List each line from the rows below that contains the word "name".

—————

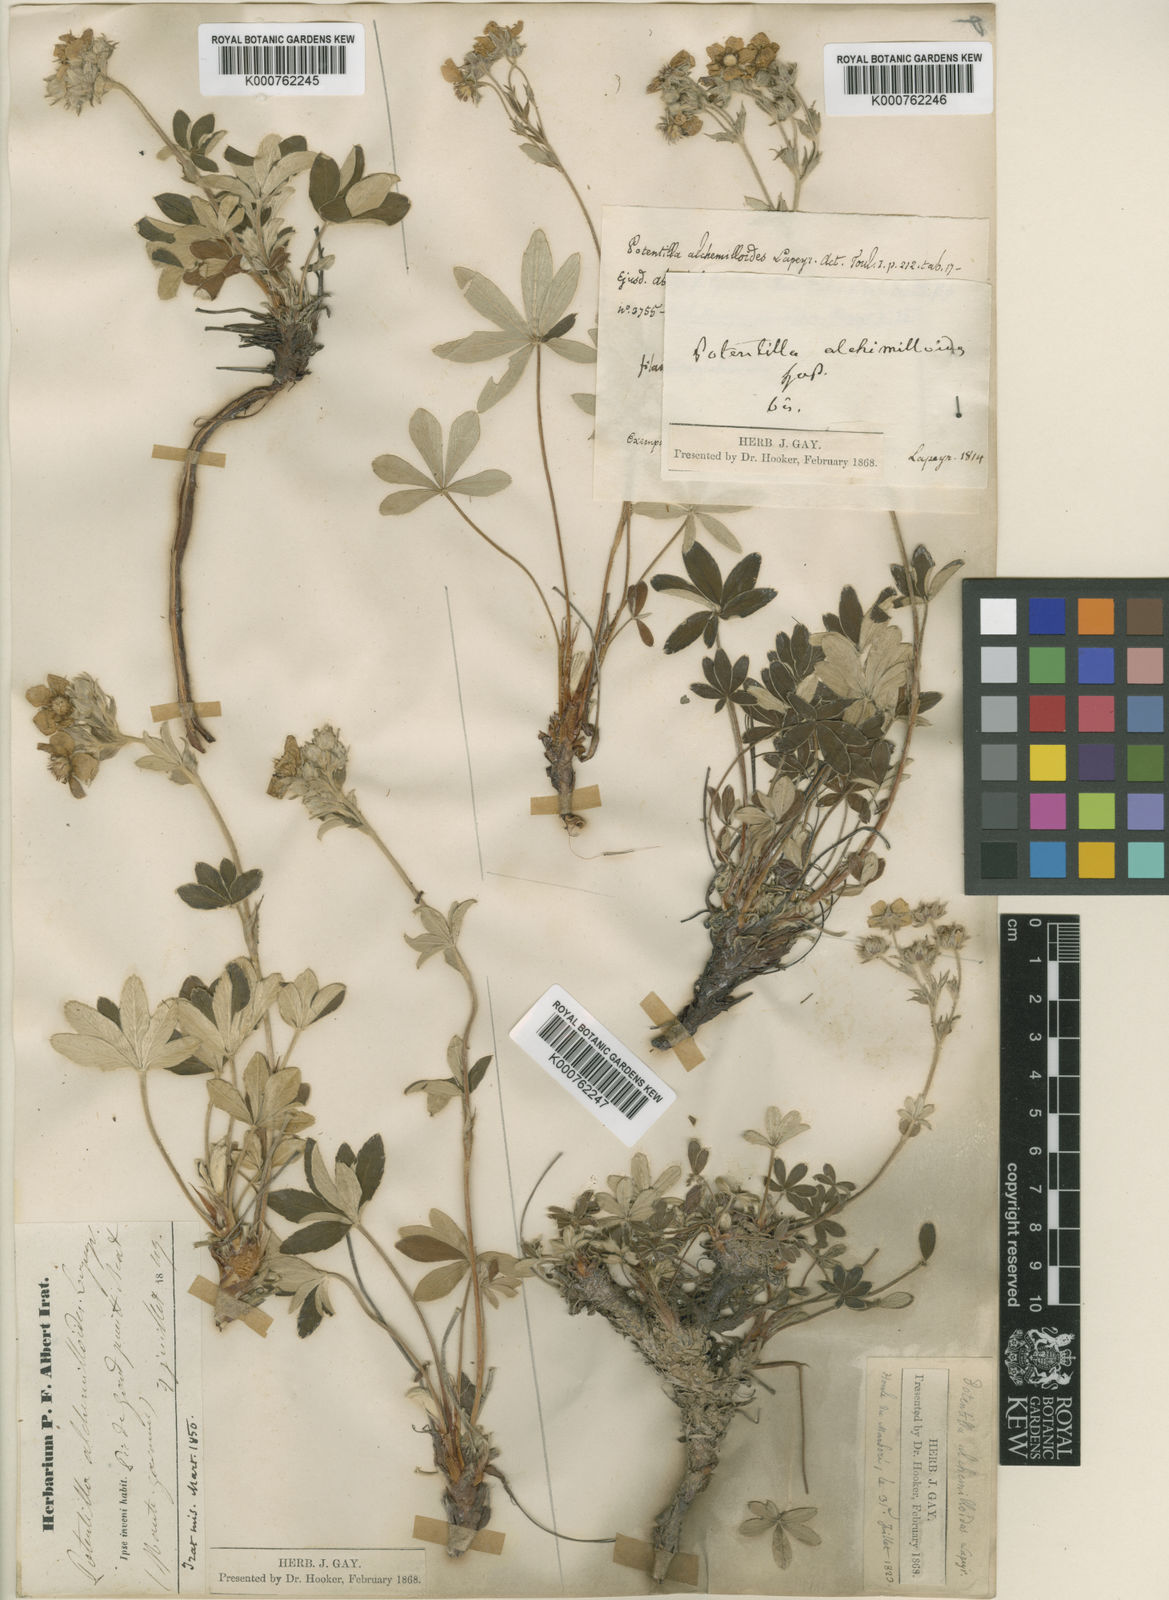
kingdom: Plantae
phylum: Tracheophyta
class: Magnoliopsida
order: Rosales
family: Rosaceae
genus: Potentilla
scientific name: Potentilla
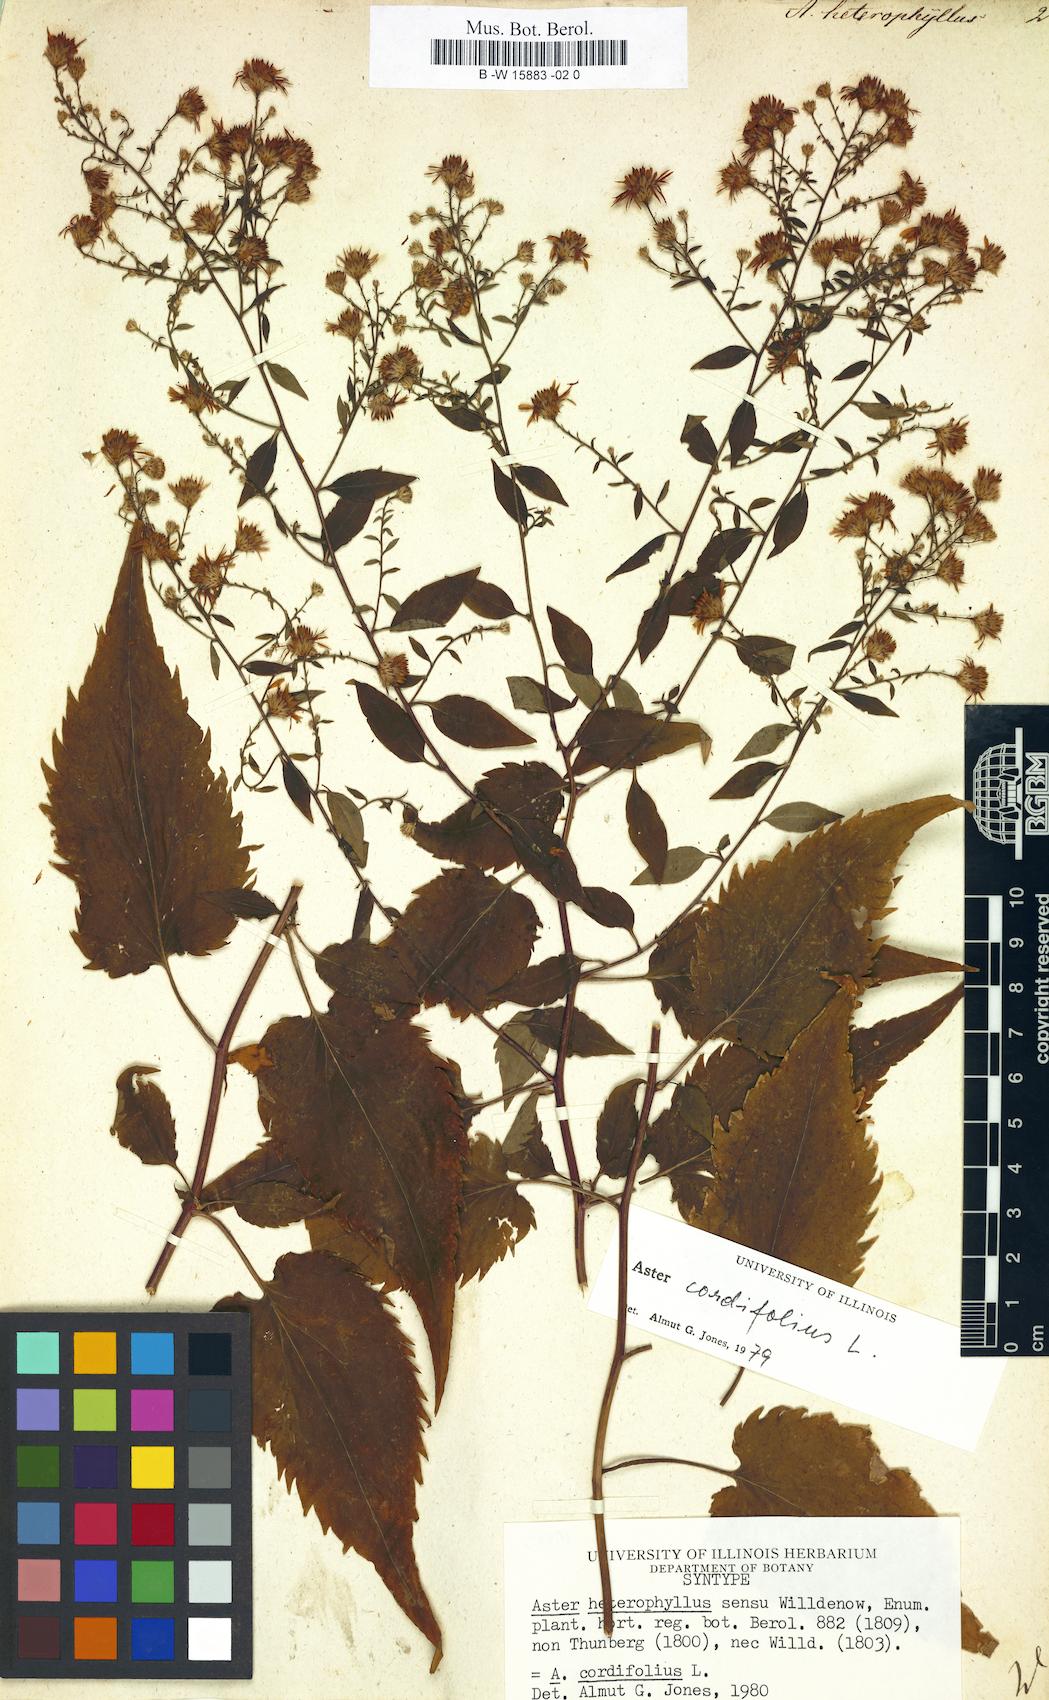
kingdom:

—————

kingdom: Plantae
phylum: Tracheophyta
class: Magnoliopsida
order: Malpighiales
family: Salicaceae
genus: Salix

—————

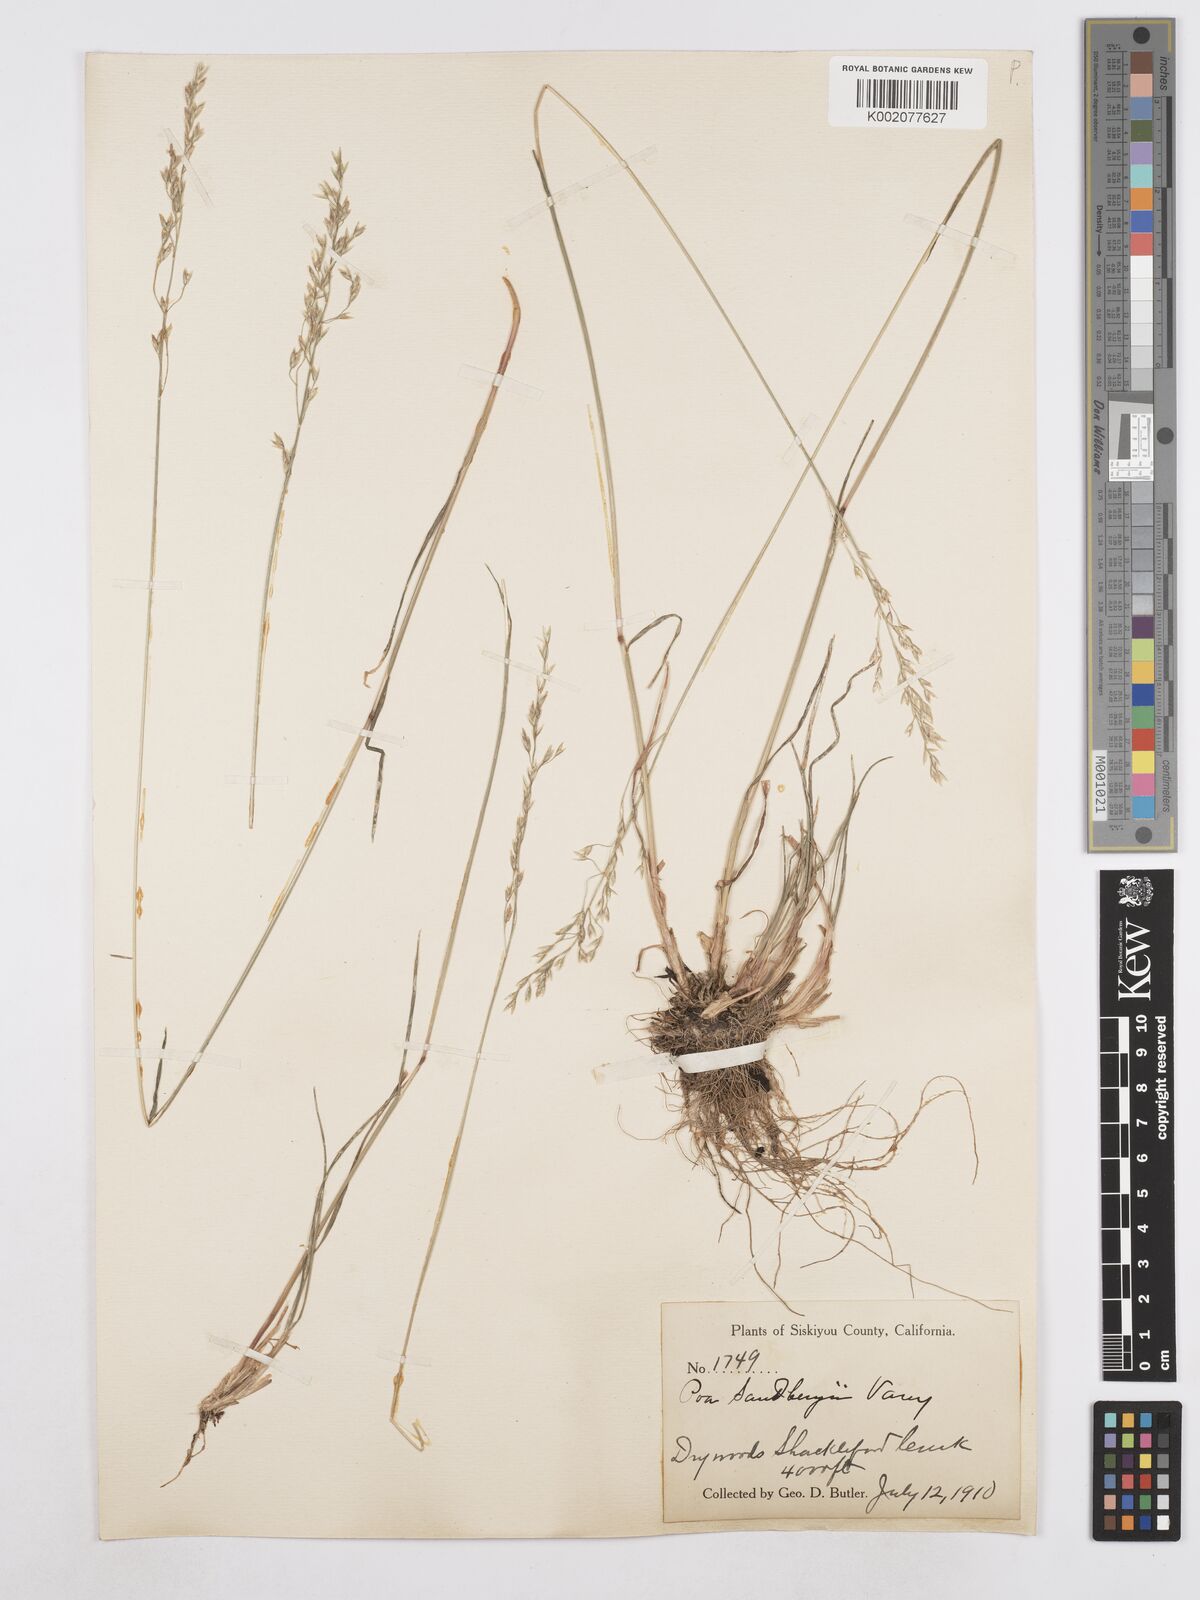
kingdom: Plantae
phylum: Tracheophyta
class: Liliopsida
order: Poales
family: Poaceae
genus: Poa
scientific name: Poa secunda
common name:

—————

● Solved exercise
scientific name: Potentilla
scientific name: Poa secunda
common name:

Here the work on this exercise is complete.